Another interesting dynamic is that the Latinx community, especially the younger members, are more in favor of Sanders. They have a different experience. Many of them are recent migrants. They’re not so anticommunist because of where they come from. That’s a problem for the Democratic Party leadership.
Labor leaders fear Sanders
The fact is that the official labor movement leadership in the U.S. is to the right of Sanders politically. Sanders is way to the left of them. One would think that the labor movement would support Sanders. His program is much better for workers.
But no. Top labor leaders are afraid of Sanders. This is a huge contradiction that’s held back political and class consciousness in this country. It is a big factor. Also Sanders has his own contradictions. He may be very good on some issues but not all. We learned this four years ago.
Sanders seems to be very dismissive of racism and the national question. He’s not unlike a lot of those in parties and forces in the global working class that consider themselves pro-working class, including some Marxists, who are dismissive of the struggles of people of color, women and queer people.
Sanders just came out with an ad that has Barack Obama saying good things about him. Obama is a neoliberal imperialist. For Sanders to put out an ad with Obama saying those things about him is confusing and disingenuous.
When Elizabeth Warren and Kamala Harris dropped out of the race, Sanders said little about it. He didn’t say it is very unfortunate that the women who were in the race were forced to drop out. But we would be kidding ourselves to say that had absolutely nothing to do with patriarchy and misogyny.

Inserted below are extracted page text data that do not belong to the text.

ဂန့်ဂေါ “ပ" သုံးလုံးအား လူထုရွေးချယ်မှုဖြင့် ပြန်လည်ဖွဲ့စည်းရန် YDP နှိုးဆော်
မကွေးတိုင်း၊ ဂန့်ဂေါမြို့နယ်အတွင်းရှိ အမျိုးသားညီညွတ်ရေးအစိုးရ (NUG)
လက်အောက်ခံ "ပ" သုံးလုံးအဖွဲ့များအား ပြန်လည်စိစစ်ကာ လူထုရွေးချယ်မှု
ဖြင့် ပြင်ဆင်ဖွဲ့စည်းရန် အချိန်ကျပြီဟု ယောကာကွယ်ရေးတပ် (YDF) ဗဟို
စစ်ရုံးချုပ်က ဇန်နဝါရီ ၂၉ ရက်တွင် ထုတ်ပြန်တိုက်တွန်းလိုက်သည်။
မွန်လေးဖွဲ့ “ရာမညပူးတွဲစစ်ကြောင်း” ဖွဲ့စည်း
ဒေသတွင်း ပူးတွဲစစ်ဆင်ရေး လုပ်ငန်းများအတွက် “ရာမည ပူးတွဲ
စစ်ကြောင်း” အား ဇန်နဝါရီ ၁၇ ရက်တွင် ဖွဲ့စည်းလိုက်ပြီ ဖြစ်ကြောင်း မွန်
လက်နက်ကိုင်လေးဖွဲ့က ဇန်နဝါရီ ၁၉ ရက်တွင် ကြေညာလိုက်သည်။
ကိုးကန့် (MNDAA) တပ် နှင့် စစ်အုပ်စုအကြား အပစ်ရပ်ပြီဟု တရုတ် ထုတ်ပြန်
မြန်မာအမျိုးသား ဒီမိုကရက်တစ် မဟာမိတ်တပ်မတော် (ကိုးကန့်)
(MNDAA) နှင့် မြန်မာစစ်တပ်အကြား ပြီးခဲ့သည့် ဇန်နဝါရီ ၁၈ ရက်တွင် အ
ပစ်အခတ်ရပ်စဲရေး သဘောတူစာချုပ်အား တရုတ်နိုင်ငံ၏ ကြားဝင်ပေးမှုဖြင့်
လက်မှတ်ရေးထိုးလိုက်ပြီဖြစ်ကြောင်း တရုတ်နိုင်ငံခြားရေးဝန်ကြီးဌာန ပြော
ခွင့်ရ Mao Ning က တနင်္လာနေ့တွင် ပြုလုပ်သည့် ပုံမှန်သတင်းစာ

If Sanders had admitted that link, it might have gone a little way in terms of the women who were for Warren because they were hopeful that she could be the first woman president. But that’s not how he thinks. If Sanders doesn’t say more about it, he’ll suffer the consequences.
Perspective needed on elections
What is WWP’s program and what are its long-term goals? Why should we not try to find a way to intervene, rather than just wait for the outcome of whoever wins the nomination or election in November.
We need to discuss all this and have an approach. It isn’t always easy, but a serious revolutionary party has to have an approach. This is the beginning — or could be the beginning — of the falling apart of the Democratic Party in a way where it will cease to be a stranglehold for the workers and the oppressed.
Some other formation that is independent, more pro-working class, more labor-oriented, maybe social democratic may come out of it. It’s not preordained, but this is so big — with the economic crisis, climate crisis, war crises and all of the other crises that are interrelated — that now is the biggest opportunity for a historic social and political break from the domination and control of the Democratic Party.
I hope that WWP will follow this carefully, comment on it and have a view to being in the revolutionary wing of it.